The question remains whether a section 995 sufficiency review may encompass consideration of the result of a section 1538.5 motion.   Section 995, subdivision (a)(1) provides that an indictment shall be set aside:  “(A) Where it is not found, endorsed, and presented as prescribed in this code.  [¶] (B) That the defendant has been indicted without reasonable or probable cause.”

The basis of defendants' argument that the indictment should be set aside-that after the successful suppression motions, the indictment was  without probable cause-falls within the scope of section 995.   Section 995, therefore, appears to be the proper procedural vehicle to test the sufficiency of the indictment.   The People argue that section 995's scope is limited to a review of the sufficiency of the pleadings based on the record before the grand jury, and that evidence outside that record is not to be considered.   Accordingly, they argue, section 995 cannot be used to test the sufficiency of the indictment.
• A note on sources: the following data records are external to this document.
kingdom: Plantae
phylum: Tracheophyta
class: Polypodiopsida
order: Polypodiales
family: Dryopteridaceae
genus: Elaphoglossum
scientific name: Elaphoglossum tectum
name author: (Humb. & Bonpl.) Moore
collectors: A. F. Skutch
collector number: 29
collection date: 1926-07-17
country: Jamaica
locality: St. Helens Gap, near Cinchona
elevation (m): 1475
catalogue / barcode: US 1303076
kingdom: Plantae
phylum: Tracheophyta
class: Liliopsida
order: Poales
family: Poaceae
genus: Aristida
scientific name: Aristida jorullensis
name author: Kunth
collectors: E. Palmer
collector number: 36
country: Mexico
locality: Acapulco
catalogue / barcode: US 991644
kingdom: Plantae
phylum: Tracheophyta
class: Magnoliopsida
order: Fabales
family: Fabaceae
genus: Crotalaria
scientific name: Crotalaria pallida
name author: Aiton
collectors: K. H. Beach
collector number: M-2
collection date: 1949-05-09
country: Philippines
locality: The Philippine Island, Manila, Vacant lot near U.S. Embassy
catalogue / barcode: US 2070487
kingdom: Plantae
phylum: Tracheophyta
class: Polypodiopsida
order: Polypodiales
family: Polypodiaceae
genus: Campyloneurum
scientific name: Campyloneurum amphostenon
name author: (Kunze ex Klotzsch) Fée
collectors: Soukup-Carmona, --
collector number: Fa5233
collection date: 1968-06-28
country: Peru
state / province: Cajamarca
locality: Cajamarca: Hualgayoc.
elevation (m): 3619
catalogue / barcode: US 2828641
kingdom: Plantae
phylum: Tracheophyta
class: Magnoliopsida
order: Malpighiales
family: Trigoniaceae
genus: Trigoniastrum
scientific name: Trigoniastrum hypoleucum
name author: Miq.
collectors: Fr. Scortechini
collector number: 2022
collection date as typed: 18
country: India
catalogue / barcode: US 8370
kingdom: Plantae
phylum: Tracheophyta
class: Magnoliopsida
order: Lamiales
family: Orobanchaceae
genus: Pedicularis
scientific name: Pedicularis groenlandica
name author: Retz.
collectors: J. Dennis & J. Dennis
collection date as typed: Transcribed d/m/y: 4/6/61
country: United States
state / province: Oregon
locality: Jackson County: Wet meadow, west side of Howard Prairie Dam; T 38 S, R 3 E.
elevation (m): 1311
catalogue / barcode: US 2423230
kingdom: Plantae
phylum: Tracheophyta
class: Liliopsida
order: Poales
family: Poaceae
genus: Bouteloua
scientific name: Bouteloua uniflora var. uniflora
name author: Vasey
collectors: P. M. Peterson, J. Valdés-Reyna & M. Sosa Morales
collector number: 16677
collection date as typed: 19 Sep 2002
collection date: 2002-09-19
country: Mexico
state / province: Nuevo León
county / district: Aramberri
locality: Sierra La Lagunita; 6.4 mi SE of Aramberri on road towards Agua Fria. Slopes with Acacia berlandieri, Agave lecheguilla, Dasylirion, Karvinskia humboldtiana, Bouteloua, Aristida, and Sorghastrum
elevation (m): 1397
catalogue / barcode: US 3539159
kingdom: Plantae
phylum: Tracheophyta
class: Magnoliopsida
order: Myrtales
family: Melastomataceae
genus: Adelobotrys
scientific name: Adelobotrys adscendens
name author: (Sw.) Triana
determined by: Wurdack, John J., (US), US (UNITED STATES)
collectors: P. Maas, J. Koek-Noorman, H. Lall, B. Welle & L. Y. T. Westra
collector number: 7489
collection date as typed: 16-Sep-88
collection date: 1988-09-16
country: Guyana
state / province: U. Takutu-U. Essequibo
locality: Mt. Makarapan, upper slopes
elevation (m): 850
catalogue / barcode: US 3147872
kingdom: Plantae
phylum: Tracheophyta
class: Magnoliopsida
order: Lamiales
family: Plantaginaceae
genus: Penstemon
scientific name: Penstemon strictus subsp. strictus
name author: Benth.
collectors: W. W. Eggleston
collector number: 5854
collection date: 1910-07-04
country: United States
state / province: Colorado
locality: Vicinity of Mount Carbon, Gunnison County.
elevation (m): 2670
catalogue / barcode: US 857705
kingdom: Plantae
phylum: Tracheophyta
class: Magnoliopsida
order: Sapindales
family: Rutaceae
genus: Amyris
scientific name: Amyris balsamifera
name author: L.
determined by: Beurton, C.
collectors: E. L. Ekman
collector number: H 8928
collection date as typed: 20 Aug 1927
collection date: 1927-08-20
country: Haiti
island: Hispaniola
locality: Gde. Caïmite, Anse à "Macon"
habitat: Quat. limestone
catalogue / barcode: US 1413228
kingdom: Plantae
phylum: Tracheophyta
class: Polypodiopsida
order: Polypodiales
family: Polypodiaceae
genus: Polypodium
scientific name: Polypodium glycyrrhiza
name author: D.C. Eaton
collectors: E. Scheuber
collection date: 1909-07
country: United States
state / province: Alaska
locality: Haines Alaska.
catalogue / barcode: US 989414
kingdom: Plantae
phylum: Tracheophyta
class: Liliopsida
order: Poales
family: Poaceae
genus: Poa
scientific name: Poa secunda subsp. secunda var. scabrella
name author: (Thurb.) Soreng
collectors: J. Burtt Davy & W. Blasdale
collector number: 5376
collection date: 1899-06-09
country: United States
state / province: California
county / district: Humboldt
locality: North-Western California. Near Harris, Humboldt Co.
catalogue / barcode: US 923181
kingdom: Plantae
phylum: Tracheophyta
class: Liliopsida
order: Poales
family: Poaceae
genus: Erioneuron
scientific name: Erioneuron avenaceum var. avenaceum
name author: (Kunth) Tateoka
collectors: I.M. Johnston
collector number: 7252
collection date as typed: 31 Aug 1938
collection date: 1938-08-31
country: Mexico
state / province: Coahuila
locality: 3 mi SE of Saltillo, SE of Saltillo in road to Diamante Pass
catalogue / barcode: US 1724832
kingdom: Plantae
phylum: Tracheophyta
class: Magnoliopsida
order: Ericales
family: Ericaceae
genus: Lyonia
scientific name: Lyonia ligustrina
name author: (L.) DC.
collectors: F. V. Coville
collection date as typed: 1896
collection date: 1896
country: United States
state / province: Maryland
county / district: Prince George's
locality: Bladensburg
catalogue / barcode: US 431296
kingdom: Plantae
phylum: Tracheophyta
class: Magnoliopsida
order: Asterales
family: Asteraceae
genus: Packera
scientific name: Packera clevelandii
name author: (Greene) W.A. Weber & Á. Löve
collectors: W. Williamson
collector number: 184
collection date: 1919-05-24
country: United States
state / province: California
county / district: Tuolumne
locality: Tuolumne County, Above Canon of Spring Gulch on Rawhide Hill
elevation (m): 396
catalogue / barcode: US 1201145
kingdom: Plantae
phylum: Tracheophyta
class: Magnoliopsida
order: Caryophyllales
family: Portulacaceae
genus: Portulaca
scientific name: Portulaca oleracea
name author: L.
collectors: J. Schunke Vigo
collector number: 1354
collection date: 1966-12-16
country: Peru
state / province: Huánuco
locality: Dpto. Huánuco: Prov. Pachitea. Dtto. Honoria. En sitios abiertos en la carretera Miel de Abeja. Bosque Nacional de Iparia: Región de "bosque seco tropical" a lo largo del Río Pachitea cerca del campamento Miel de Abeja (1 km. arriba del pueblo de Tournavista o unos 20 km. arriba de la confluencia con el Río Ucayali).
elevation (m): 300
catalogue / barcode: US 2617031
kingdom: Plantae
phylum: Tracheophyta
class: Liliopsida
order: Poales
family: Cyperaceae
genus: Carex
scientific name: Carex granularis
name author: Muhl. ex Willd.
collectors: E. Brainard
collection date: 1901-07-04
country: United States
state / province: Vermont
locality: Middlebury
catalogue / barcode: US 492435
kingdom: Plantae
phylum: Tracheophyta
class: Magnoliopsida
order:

 “Although section 995 does not expressly confine its scope to errors present in the preliminary hearing record, it has, with one exception, been uniformly so construed.  [Citation.]”  (Currie v. Superior Court (1991) 230 Cal.App.3d 83, 90, 281 Cal.Rptr. 250, footnote omitted.)  “The purpose of a motion to set aside the accusatory pleading under Penal Code section 995 is to review the sufficiency of the indictment or information on the basis of the record made before the grand jury in the one case or the magistrate at the preliminary hearing in the other.   A section 995 motion does not contemplate the introduction of evidence at the hearing on the motion.   [Citation.]”  (People v. Crudgington (1979) 88 Cal.App.3d 295, 299, 151 Cal.Rptr. 737.)

Here, no evidence needed to be introduced;  that had already happened at the hearing on the section 1538.5 motion.   The court needed only to review the sufficiency of the indictment in light of its earlier ruling on the suppression motion.   Under these circumstances we see no compelling reason, and the People do not provide one, why the review of the sufficiency of the indictment for probable cause cannot include consideration of the court's ruling on the suppression motion.

 Sherwin and the Beebes had brought prior motions under section 995 to dismiss that were denied.  “Ordinarily, a motion under section 995 should not be renewed unless changed circumstances are shown which have a significant bearing on the question whether a defendant was indicted or committed without probable cause.  (Cf.Code Civ. Proc., § 1008.)   Such circumstances might exist, for example, if there were a substantial change in the law between the time of the first and second motions, which made inadmissible much of the testimony considered by the grand jury or magistrate.”  (In re Kowalski (1971) 21 Cal.App.3d 67, 70, 98 Cal.Rptr. 444.)   Here, the ruling suppressing much of the evidence presented to the grand jury was a sufficient change in circumstances to warrant renewal of the motions under section 995.

 II-III ***


The judgment is affirmed.


FOOTNOTE.   See footnote *, ante.

FOOTNOTE.   See footnote *, ante.


SCOTLAND, P.J., and RAYE, J., concur.